1 medium chicken, jointed into pieces and skinned
1 tbsp coriander seeds
3 cm piece ginger, sliced
2 lemongrass stalks, crushed
zest and juice 1 lime
2 tbsp fish sauce
1 tbsp low-salt soy sauce or tamari
200 ml light coconut milk
3 garlic cloves, sliced
3 red chillies, deseeded and sliced
handful coriander, chopped (leaves and stalks kept separate)
bunch spring onions, sliced
300 g cooked rice noodles
handful mint leaves, chopped
1 tbsp sesame oil (optional)
- Put the chicken in a large saucepan with the coriander seeds, ginger, lemongrass, lime zest and a little salt. Add enough cold water to cover, slowly bring to the boil, then reduce to a simmer, gently poaching the chicken for 40 mins until it starts to fall away from the bone.

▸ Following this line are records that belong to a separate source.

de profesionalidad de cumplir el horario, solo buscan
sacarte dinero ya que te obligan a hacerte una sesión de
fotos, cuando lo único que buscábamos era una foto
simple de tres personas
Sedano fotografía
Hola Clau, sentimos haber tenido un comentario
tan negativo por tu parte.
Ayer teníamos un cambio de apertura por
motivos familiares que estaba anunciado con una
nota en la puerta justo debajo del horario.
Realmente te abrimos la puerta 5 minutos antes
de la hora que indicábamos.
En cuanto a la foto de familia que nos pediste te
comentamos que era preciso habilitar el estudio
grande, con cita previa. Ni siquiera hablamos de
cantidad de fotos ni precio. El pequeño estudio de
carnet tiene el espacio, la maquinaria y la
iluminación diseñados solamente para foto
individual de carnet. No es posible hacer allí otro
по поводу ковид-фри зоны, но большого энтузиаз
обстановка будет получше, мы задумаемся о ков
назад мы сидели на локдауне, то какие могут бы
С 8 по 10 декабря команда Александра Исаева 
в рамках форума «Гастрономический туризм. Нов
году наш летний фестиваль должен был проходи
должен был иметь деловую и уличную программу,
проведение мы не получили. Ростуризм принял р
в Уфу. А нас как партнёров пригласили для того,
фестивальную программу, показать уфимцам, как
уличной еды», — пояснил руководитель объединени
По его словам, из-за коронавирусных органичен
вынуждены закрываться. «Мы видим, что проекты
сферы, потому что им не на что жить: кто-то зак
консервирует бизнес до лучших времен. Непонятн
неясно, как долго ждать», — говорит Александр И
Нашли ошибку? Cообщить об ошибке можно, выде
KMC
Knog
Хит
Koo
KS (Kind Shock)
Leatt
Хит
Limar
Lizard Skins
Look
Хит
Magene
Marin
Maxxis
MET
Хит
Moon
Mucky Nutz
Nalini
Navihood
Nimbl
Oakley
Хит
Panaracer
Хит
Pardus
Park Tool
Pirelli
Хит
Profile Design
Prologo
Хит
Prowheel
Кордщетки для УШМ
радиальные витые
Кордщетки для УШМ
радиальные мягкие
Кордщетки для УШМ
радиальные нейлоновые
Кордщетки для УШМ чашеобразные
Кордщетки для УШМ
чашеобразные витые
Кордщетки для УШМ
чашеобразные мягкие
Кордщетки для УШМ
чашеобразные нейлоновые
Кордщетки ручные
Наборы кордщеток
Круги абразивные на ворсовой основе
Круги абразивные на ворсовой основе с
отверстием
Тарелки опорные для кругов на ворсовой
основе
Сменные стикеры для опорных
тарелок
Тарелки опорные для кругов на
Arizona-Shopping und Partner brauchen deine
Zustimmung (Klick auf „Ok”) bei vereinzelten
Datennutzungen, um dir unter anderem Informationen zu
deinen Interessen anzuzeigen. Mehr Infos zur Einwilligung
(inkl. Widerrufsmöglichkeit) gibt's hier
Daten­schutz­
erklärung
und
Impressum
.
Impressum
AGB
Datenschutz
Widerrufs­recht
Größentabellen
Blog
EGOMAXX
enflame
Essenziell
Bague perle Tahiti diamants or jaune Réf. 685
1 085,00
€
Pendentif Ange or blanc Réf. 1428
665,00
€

- Carefully lift the chicken onto a plate and cover with foil. Leave the stock to stand for 10 mins, skim off any excess fat and strain into a clean saucepan. Pull the chicken from the bones and tear into chunks.

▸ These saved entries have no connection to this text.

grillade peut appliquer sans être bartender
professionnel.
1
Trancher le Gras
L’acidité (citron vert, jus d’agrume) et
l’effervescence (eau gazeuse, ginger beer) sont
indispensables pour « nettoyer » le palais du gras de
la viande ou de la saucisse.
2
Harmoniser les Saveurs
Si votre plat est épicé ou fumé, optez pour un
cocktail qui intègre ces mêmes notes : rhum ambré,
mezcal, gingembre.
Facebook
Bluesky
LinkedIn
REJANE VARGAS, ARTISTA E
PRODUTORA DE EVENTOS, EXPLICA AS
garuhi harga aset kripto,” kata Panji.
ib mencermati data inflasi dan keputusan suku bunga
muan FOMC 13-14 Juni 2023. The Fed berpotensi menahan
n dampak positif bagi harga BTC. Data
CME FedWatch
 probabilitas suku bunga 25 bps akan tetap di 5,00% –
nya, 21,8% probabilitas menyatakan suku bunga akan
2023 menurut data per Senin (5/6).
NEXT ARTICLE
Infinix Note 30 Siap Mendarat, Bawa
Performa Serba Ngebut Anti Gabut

- Bring the stock back to the boil, then add the fish sauce, soy, coconut milk, garlic, chillies and coriander stalks. Simmer for 2 mins, return the chicken to the pan and cook for a further 5 mins until warm. Add the spring onions and lime juice to taste.
- Divide the noodles between 6 bowls, then use a slotted spoon to lift the chicken and veg into each. Season the stock and pour over. Scatter with coriander and mint leaves, and serve with a drizzle of sesame oil, if you like.